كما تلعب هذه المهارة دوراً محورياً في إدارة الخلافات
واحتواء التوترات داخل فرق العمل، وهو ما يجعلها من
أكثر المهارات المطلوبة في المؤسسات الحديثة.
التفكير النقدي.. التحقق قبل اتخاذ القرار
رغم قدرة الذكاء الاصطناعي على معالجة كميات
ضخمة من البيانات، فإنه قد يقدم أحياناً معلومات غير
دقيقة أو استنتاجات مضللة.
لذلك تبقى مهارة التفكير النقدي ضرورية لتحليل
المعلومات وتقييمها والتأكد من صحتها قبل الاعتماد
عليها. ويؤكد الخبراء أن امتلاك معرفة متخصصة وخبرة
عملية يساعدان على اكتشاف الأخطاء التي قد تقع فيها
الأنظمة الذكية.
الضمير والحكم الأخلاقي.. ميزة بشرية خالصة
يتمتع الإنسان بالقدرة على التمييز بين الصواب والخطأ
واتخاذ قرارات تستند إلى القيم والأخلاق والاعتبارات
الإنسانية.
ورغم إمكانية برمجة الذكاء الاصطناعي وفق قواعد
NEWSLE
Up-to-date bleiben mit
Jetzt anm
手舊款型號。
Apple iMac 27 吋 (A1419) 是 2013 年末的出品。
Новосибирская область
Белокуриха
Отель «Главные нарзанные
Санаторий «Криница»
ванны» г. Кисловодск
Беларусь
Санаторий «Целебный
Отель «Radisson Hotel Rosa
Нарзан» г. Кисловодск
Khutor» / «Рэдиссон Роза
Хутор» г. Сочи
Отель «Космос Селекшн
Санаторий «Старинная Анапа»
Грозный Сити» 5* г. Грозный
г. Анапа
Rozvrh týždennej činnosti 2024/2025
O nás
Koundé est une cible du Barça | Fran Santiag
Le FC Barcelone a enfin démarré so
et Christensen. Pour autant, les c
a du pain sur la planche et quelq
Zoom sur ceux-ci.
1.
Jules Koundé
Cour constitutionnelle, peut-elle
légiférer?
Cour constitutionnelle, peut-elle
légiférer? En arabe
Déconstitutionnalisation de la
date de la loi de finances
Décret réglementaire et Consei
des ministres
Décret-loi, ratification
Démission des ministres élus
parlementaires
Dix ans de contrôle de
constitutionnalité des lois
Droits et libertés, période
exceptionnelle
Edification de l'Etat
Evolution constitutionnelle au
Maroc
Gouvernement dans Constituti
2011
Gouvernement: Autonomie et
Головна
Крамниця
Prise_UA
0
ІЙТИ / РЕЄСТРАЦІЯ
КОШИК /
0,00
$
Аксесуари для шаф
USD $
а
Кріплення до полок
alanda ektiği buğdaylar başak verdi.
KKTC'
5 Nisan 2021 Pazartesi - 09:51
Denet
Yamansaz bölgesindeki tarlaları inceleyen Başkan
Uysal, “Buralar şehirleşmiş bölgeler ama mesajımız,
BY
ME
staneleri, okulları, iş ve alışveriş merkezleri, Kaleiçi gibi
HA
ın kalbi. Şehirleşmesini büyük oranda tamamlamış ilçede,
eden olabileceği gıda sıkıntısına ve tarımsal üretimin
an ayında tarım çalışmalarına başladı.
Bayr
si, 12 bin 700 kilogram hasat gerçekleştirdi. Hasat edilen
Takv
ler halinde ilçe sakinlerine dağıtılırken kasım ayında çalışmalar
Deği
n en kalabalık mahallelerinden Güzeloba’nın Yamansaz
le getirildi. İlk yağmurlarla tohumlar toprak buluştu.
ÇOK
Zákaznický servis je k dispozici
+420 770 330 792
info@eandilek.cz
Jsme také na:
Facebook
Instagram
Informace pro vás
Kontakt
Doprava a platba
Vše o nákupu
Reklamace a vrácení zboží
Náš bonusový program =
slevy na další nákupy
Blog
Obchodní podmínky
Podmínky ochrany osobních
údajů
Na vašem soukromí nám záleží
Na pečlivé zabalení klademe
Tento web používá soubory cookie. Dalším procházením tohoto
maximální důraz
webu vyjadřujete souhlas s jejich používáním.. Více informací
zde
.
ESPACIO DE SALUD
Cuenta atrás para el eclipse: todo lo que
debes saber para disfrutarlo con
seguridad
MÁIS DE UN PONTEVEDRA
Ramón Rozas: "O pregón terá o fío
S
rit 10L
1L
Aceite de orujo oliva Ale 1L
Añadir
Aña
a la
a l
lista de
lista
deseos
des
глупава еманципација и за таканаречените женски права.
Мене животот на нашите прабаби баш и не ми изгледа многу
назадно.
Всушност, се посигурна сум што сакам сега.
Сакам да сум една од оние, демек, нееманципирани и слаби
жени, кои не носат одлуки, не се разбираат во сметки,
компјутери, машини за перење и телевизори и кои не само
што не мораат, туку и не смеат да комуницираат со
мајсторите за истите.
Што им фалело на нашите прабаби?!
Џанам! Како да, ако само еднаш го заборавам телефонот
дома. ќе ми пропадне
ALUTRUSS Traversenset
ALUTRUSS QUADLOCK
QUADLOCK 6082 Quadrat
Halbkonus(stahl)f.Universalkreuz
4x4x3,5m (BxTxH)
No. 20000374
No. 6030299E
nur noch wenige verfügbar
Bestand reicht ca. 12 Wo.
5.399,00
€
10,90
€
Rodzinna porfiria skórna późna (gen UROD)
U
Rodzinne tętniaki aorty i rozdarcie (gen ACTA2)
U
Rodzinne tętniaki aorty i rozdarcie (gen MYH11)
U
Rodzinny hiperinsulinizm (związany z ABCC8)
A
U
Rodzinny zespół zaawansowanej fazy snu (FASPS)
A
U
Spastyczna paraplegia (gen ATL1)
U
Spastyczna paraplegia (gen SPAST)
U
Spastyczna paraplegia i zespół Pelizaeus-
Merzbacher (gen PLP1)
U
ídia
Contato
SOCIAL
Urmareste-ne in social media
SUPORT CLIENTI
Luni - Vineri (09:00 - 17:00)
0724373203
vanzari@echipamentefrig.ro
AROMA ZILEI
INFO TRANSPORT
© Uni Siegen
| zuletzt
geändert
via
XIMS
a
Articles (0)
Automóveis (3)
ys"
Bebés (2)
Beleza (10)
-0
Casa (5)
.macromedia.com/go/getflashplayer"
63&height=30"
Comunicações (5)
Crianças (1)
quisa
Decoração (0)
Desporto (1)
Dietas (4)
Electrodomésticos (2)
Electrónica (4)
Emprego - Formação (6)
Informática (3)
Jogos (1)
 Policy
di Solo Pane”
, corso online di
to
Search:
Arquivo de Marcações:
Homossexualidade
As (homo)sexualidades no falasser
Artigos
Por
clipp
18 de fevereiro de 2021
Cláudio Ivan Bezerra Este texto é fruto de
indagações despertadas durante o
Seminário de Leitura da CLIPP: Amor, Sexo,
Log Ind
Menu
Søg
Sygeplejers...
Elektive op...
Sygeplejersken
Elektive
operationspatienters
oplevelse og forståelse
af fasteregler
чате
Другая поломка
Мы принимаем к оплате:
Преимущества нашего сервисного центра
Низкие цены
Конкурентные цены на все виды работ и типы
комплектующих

==*==

## Was zu tun ist
Wandle die Zeilen vom Anfang der Daten bis einschließlich der Zeile mit „عليها. ويؤكد الخبراء“ in eine Markdown-Tabelle mit den Spalten „Nr“ für die laufende Nummer und „Zeile“ für den Zeilentext um. Leerzeilen lässt du dabei weg.

## Lösung der Aufgabe
| Nr | Zeile |
|---|---|
| 1 | كما تلعب هذه المهارة دوراً محورياً في إدارة الخلافات |
| 2 | واحتواء التوترات داخل فرق العمل، وهو ما يجعلها من |
| 3 | أكثر المهارات المطلوبة في المؤسسات الحديثة. |
| 4 | التفكير النقدي.. التحقق قبل اتخاذ القرار |
| 5 | رغم قدرة الذكاء الاصطناعي على معالجة كميات |
| 6 | ضخمة من البيانات، فإنه قد يقدم أحياناً معلومات غير |
| 7 | دقيقة أو استنتاجات مضللة. |
| 8 | لذلك تبقى مهارة التفكير النقدي ضرورية لتحليل |
| 9 | المعلومات وتقييمها والتأكد من صحتها قبل الاعتماد |
| 10 | عليها. ويؤكد الخبراء أن امتلاك معرفة متخصصة وخبرة |